With the last Diamond League race behind us, the International Track and Field season is effectively over. At the beginning of the summer I gave an intro to some of the key players. And since then it's been exciting to watch it all play out.
One observation is that there has been a subtle shift in the attitude amid the American athletes. For a long time they saw themselves as the underdogs, saying things like "I'm just glad to be in the race" and "I did my best" and "We'll see how things plays out." I think that the east Africans had come to so thoroughly dominate the distance events that winning international meets seemed out of the question for anyone with fair skin.

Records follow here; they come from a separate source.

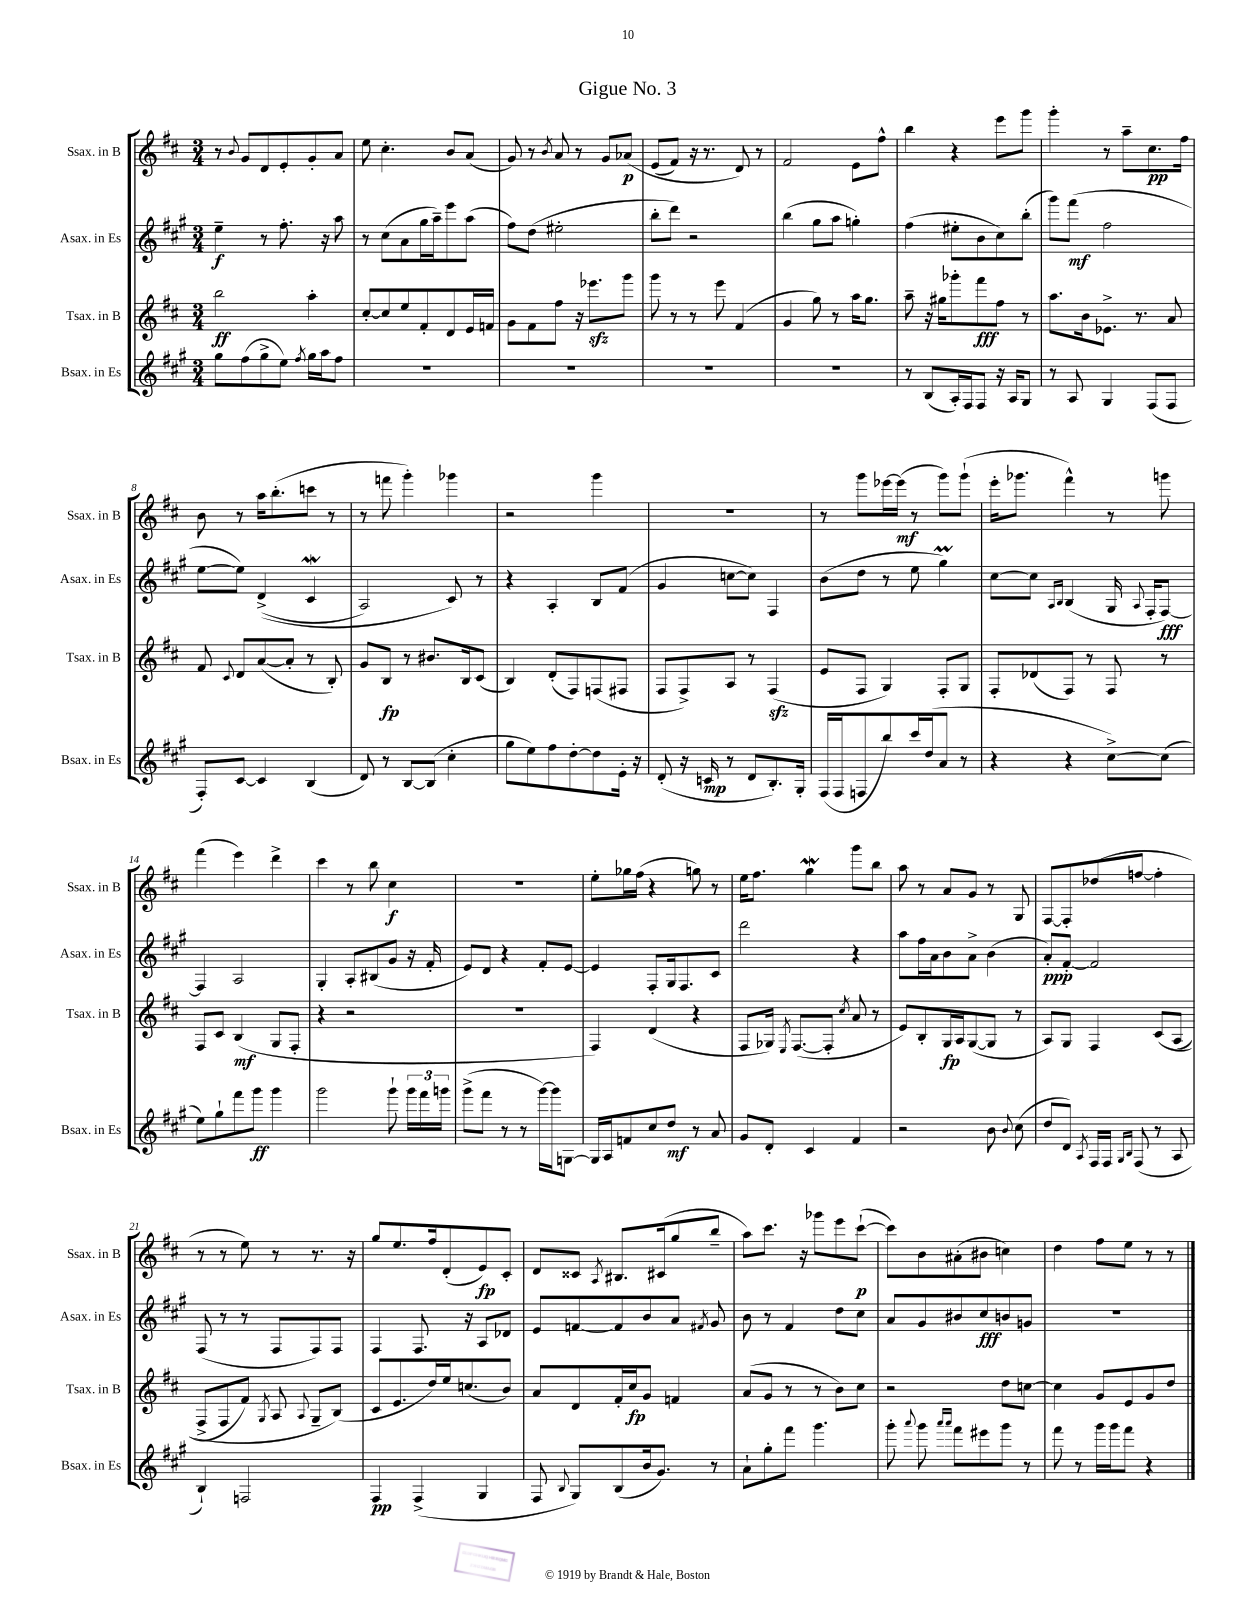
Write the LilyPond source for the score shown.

\header { title = "Gigue No. 3" }
<<
\new StaffGroup <<
\new Staff = "s0" \with { instrumentName = "Ssax. in B" shortInstrumentName = "Ssax. in B" } {
    \clef treble \key d \major \numericTimeSignature \time 3/4
    \autoBeamOff r8 \appoggiatura { b'8 } g'8[ d'8 e'8-. g'8-. a'8] |
    e''8 cis''4.-. b'8[ a'8]( |
    g'8) r8 \acciaccatura { b'8 } a'8 r8 g'8[ aes'8]\p\( |
    e'8[( fis'8]) r16 r8. d'8\) r8 |
    fis'2 e'8[ fis''8]-^ |
    b''4 r4 e'''8[ g'''8] |
    g'''4-. r8 a''8[-- cis''8.\pp fis''16] |
    b'8 r8 a''16[ b''8.-.( c'''8] r8 |
    r8 f'''8 g'''4-.) ges'''4 |
    r2 g'''4 |
    R2. |
    r8 g'''8[ ees'''16~ ees'''16]\mf( r8 g'''8[) g'''8]-!( |
    e'''16[-. ges'''8.] fis'''4-^) r8 g'''8 |
    fis'''4( e'''4) d'''4-> |
    cis'''4 r8 b''8 cis''4\f |
    R2. |
    e''8[-. ges''16 fis''16]( r4 g''8) r8 |
    e''16[ fis''8.] g''4\mordent g'''8[ b''8] |
    a''8 r8 a'8[ g'8] r8 g8 |
    fis8[~ fis8-. des''8( f''8]~ f''4-. |
    r8 r8 e''8) r8 r8. r16 |
    g''8[ e''8. fis''16 d'8-.( e'8\fp) cis'8]-. |
    d'8[ cisis'8] \acciaccatura { a8 } bis8.[ cis'16( g''8 b''8]-- |
    a''8[) cis'''8.] r16 ges'''8[ e'''8 cis'''8]~-!\p( |
    cis'''8[) b'8 ais'8-.( bis'8] c''4) |
    d''4 fis''8[ e''8] r8 r8 \bar "|." |
}
\new Staff = "s1" \with { instrumentName = "Asax. in Es" shortInstrumentName = "Asax. in Es" } {
    \clef treble \key a \major \numericTimeSignature \time 3/4
    \autoBeamOff e''4--\f r8 fis''8.-. r16 a''8 |
    r8 cis''8[( a'8 gis''16 a''16--) e'''8 a''8]( |
    fis''8[) d''8]( eis''2-. |
    b''8[-. d'''8]) r2 |
    b''4( gis''8[ a''8] g''4-.) |
    fis''4( eis''8[-. b'8 cis''8) b''8]-.( |
    gis'''8[) fis'''8]\mf( fis''2 |
    e''8[~ e''8]) d'4->(\( cis'4\mordent |
    a2) cis'8\) r8 |
    r4 a4-. b8[ fis'8]( |
    gis'4 c''8[~ c''8]) fis4 |
    b'8[( d''8] r8 e''8 gis''4\prall) |
    cis''8[~ cis''8] \grace { a16[ b16] } b4( gis16 \appoggiatura { a8 } fis16[-. fis8]~\fff) |
    fis4 a2 |
    gis4-. a8[-. bis8( gis'8] r16 fis'16-. |
    e'8[) d'8] r4 fis'8[-. e'8]~ |
    e'4 fis8[-. gis16 fis8. cis'8] |
    d'''2 r4 |
    a''8[ fis''16 a'16 b'8 a'8]-> b'4( |
    a'8[-.\ppp) fis'8]~-. fis'2 |
    fis8( r8 r8 fis8[ fis8) fis8] |
    fis4 fis8. r16 a8[ des'8] |
    e'8[ f'8~ f'8 b'8 a'8] \acciaccatura { fis'8 } gis'8 |
    b'8 r8 fis'4 d''8[ cis''8] |
    a'8[ gis'8 bis'8 cis''8\fff b'8 g'8] |
    R2. \bar "|." |
}
\new Staff = "s2" \with { instrumentName = "Tsax. in B" shortInstrumentName = "Tsax. in B" } {
    \clef treble \key d \major \numericTimeSignature \time 3/4
    \autoBeamOff b''2\ff a''4-. |
    cis''8[~-. cis''8 e''8 fis'8-. d'8 e'16 f'16] |
    g'8[ fis'8 fis''8] r16 ees'''8.[\sfz g'''8] |
    g'''8 r8 r8 e'''8 fis'4( |
    g'4 g''8) r8 a''16[ g''8.] |
    a''8-- r16 gis''16[ ges'''8-. fis'''8\fff fis''8] r8 |
    a''8.[ b'16 ees'8.]-> r8. a'8 |
    fis'8 \appoggiatura { cis'8 } d'8[ a'8~( a'8]-. r8 b8-.) |
    g'8[ b8]\fp r8 bis'8.[ b16 cis'8]( |
    b4) d'8[-.( fis8) f8( fis8] |
    fis8[ fis8->) a8] r8 fis4\sfz( |
    e'8[ fis8] g4) fis8[-. g8] |
    fis8[-. des'8( fis8]) r8 fis8 r8 |
    fis8[ cis'8] b4\mf( g8[ fis8]-. |
    r4 r2 |
    R2. |
    fis4) d'4( r4 |
    fis8[ ges16]) \acciaccatura { e8 } fis8.[~( fis8]-. \acciaccatura { cis''8 } a'8 r8 |
    e'8[) b8-. g16\fp a16 g8~( g8] r8 |
    a8[) g8] fis4 cis'8[\( a8]( |
    fis8[-> fis8 fis'8]) \acciaccatura { g8 } a8 \appoggiatura { a8 } g8[-- b8](\) |
    cis'8[ e'8. d''16) e''16 c''8.( b'8]) |
    a'8[ d'8 fis'16-. cis''16\fp g'8] f'4 |
    a'8[( g'8] r8 r8 b'8[) cis''8] |
    r2 d''8[ c''8]~ |
    c''4 g'8[ e'8 g'8 d''8] \bar "|." |
}
\new Staff = "s3" \with { instrumentName = "Bsax. in Es" shortInstrumentName = "Bsax. in Es" } {
    \clef treble \key a \major \numericTimeSignature \time 3/4
    \autoBeamOff gis''8[ fis''8( gis''8-> e''8]) \acciaccatura { fis''8 } gis''16[ a''16 fis''8] |
    R2. |
    R2. |
    R2. |
    R2. |
    r8 b8[( a16-.) fis16 fis8] r16 a16[ gis8] |
    r8 a8 gis4 fis8[( fis8] |
    fis8[-.) cis'8]~ cis'4 b4( |
    d'8) r8 b8[~ b8]( cis''4-. |
    gis''8[ e''8) fis''8 d''8~-. d''8 e'16]-. r16 |
    d'8-.( r16 c'16\mp r8 d'8[ b8.-.) gis16]-. |
    fis16[( fis16 f8 b''8) cis'''16 d''16( a'8] r8 |
    r4 r4 cis''8[~->) cis''8]( |
    e''8[) gis''8-! fis'''8 gis'''8]\ff gis'''4 |
    gis'''2 gis'''8-! \tuplet 3/2 { gis'''16[ fis'''16 g'''16] } |
    gis'''8[->( fis'''8] r8 r8 gis'''16[~) gis'''16 g8]~ |
    g16[ a16 f'8 cis''8 d''8]\mf r8 a'8 |
    gis'8[ d'8]-. cis'4 fis'4 |
    r2 b'8 \appoggiatura { b'8 } cis''8( |
    d''8[ d'8]) \acciaccatura { a8 } fis16[ fis16] \grace { gis16[ b16] } fis8( r8 a8 |
    b4-!) f2 |
    fis4\pp fis4->( gis4 |
    fis8 \appoggiatura { b8 } gis8[) b8( b'16 gis'8.]) r8 |
    a'8[-! gis''8-. fis'''8] gis'''4. |
    gis'''8-. \appoggiatura { a'''8 } gis'''8 \grace { a'''16[ a'''16] } fis'''8[ eis'''8 gis'''8] r8 |
    fis'''8 r8 gis'''16[ gis'''16 fis'''8] r4 \bar "|." |
}
>>
>>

But this season has been huge for USA Track and Field. it started with Emma Coburn surprising everyone by coming off an injury and winning the 3,000m steeple chase in Shanghai. Then Galen Rupp rocked the Prefontaine Classic by crushing the 10,000m with a world-leading time. And all through the summer, Jenny Simpson and Shannon Robury were finishing on the podium at major European meets in the middle distances. And in Brussels steeplechaser Evan Jager finally broke the American Record and finished strong in third place.
But more important than the wins and the medals is the way the athletes described themselves. I watched a lot of prerace and postrace interviews, and a common theme emerged: they were expecting to win. And if they did they were excited but confident, and if they didn't they chastised themselves for just missing the prize.
This transition is important, because you will only win the race if you believe that you can. Belief is not all you need, but it is an essential component. You must expect it, anticipate it. And after years of being the "best American" in the race, these elite athletes are finally ready to shoot for being simply the "best." And I am ready to watch them do it.